#BalanceTonFacebook !
Entre les autoroutes et celles de l’information, il n’y a guère de différence. Mieux vaut être un 4×4 qu’une 4L pour ne pas finir à la traîne. Et pour aller plus vite, plus loin, il faut, sur l’asphalte comme dans le virtuel, payer. Pas simple pour les médias pas pareils. À l’occasion d’un dossier sur les Gafa, Basta Mag, le pure player national « radicalement indépendant« , a fait la promotion des alternatives aux réseaux sociaux classiques, comme Mastodon ou Diaspora. Mais le site passe par Facebook pour relayer ses articles comme ses appels à don.
Même dilemme à L’Âge de faire, le mensuel coopératif écolo : « On a pensé sortir des réseaux pour être en cohérence avec les idées que l’on défend, mais ça serait se tirer une balle dans le pied », explique Lydia Robin, responsable de la com’. Plus de 50 % des consultations du site venant de Facebook. Au risque de se griser, le Ravi découvre avec son nouveau site ce terrain de jeu qu’est le web. Avec la possibilité de « booster » certains articles sur Facebook, moyennant un budget mensuel de 50 euros (de quoi sponsoriser 5 « posts »). Et de toucher un public plus large, un tiers du trafic arrivant du réseau social.
À Marsactu, on a affaire à des habitués, le journal en ligne marseillais investissant en toute logique un budget plus important : « Si tous nos articles sont relayés, seuls les plus pertinents sont sponsorisés à hauteur d’une vingtaine d’euros par post », explique Jean-Marie Leforestier, journaliste et référent marketing. Un appoint qui permet de toucher jusqu’à 4 000 personnes supplémentaires. « Cela nous pose des questions éthiques. Mais sans relais physique, on peut difficilement s’en passer », soulève notre confrère. Qui pointe aussi le peu de solidarité dans l’écosystème médiatique : « Il s’agit de gagner sa place seul et Facebook fait partie des leviers. »
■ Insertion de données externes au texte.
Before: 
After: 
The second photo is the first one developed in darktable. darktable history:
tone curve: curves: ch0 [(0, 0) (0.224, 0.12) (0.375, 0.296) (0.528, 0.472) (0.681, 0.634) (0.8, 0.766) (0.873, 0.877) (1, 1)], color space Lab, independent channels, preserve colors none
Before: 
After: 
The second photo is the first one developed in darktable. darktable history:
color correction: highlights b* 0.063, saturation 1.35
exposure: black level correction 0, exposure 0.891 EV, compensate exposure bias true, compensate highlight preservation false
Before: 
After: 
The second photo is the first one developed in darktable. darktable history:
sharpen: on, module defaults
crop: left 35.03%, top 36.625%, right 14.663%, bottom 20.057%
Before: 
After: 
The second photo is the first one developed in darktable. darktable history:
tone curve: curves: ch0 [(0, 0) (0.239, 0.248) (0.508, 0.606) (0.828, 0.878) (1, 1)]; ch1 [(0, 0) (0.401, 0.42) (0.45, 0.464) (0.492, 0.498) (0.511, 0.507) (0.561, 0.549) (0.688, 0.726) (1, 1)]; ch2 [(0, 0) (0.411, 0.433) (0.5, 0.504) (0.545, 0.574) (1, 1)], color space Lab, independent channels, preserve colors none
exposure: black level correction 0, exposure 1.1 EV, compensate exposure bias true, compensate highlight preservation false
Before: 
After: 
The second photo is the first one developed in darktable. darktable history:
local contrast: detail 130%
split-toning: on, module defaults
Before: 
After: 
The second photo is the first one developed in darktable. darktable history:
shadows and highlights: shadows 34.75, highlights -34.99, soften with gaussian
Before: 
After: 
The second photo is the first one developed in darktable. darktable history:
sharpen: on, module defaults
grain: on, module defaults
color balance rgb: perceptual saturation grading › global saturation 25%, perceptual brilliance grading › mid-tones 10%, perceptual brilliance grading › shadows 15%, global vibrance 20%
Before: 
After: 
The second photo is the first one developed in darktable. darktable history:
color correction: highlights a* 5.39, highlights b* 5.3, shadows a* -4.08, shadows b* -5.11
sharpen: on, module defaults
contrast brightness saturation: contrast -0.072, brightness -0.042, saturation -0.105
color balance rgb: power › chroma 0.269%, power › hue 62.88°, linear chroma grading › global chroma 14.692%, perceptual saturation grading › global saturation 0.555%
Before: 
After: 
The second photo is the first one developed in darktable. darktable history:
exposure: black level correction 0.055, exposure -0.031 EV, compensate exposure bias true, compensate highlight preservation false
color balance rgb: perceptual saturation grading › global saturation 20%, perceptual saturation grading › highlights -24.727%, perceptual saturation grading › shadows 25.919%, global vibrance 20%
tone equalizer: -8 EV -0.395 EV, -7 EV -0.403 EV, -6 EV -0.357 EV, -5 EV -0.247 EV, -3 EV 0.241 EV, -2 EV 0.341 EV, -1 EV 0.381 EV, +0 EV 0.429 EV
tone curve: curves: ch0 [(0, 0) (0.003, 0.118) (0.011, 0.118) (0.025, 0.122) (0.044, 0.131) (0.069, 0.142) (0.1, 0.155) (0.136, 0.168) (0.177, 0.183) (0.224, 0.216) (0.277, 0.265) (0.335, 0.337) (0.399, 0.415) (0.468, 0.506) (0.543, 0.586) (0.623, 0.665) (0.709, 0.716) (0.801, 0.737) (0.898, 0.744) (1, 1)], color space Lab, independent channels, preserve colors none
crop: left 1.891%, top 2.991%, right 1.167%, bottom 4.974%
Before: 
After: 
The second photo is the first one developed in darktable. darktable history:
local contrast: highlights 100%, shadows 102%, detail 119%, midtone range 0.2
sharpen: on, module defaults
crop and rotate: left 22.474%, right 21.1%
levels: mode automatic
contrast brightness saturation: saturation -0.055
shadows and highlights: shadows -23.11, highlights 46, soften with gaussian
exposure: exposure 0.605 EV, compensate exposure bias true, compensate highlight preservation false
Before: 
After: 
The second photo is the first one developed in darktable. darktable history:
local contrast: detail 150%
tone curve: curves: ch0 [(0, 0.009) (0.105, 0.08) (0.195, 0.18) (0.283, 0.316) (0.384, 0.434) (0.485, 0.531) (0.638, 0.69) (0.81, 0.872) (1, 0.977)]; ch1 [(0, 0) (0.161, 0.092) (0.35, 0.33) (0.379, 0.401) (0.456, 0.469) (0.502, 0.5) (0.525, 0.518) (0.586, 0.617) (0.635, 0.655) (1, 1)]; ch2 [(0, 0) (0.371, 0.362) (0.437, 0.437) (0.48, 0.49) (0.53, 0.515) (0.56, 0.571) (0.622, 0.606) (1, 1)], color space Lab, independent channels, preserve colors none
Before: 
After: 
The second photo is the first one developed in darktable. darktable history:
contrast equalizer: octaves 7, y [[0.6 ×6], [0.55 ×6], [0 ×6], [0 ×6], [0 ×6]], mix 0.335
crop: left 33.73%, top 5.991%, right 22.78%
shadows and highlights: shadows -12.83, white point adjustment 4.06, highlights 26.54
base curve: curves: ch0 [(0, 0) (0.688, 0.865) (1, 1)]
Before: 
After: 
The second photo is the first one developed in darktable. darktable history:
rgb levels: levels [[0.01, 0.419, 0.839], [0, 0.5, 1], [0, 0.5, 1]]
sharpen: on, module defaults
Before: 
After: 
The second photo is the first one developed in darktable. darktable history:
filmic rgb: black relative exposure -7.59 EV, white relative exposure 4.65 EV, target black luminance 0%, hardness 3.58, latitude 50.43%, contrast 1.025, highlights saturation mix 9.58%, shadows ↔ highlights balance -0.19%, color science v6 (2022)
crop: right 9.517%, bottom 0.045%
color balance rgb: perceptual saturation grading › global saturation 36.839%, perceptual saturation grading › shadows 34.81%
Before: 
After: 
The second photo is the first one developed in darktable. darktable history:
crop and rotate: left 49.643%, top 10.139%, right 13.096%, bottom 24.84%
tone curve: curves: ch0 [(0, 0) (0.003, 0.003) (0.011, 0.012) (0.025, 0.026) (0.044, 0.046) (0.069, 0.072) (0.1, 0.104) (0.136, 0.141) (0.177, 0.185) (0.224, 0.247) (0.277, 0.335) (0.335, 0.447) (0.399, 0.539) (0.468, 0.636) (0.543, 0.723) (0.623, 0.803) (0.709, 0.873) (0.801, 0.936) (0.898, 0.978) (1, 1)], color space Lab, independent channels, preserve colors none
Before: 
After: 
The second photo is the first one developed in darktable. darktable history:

Une pratique que refuse l’Âge de Faire : « Pour le moment, on résiste. On ne donne pas d’argent à Facebook, et ça n’est pas qu’une question de budget. Mais on imagine bien que ça va devenir de plus en plus compliqué ». Jongler avec des algorithmes qui changent régulièrement, et de façon inexpliquée, s’avère parfois délicat.
Dessin de presse suspect
le Ravi s’est retrouvé dans l’incapacité de sponsoriser des posts contenant des dessins pour cause… d’excès de texte ! Le réseau a en effet « constaté que les images composées de moins de 20 % de texte étaient plus efficaces ». Et interdit la publication sponsorisée de celles ne répondant pas à la règle, « en vue d’offrir une meilleure expérience aux audiences et aux annonceurs », explique la page Facebook for business. De fait, le dessin de presse est donc pour le réseau social intrinsèquement suspect ! Par ailleurs, depuis les élections européennes, Facebook, prudent après le scandale de Cambridge Analytica, régule la sponsorisation de posts « politiques », l’idée étant de « prévenir les abus et les interférences ». Il nous a fallu prouver que nous sommes bien un média, avant de pouvoir sponsoriser nos articles en toute liberté.
L’opacité reste une composante inquiétante. Début novembre, le collectif proche de la gauche radicale Cerveaux non Disponibles voyait pour la troisième fois en quelques mois son audience bloquée par le réseau. Mi-octobre, en plein mouvement social, ce sont certaines pages des syndicats SUD Rail et CGT Cheminots qui subissaient le même sort, sans autre explication qu’une référence à un bug informatique.
Reste que les Gafa mettent tout le monde dans le même panier : l’adoption de la loi sur les droits voisins – supposée amener les géants du web à rémunérer les éditeurs dont ils relaient le contenu – a provoqué une levée de boucliers de la presse. Car, plutôt que de se plier à la loi, Google et Facebook ont menacé de ne plus afficher que les titres des articles sur leurs plate-formes, à moins qu’une partie de ceux-ci ne leur soit cédés gratuitement. La riposte s’est organisée avec une plainte commune contre Google, mais le rapport de force est loin d’être équilibré.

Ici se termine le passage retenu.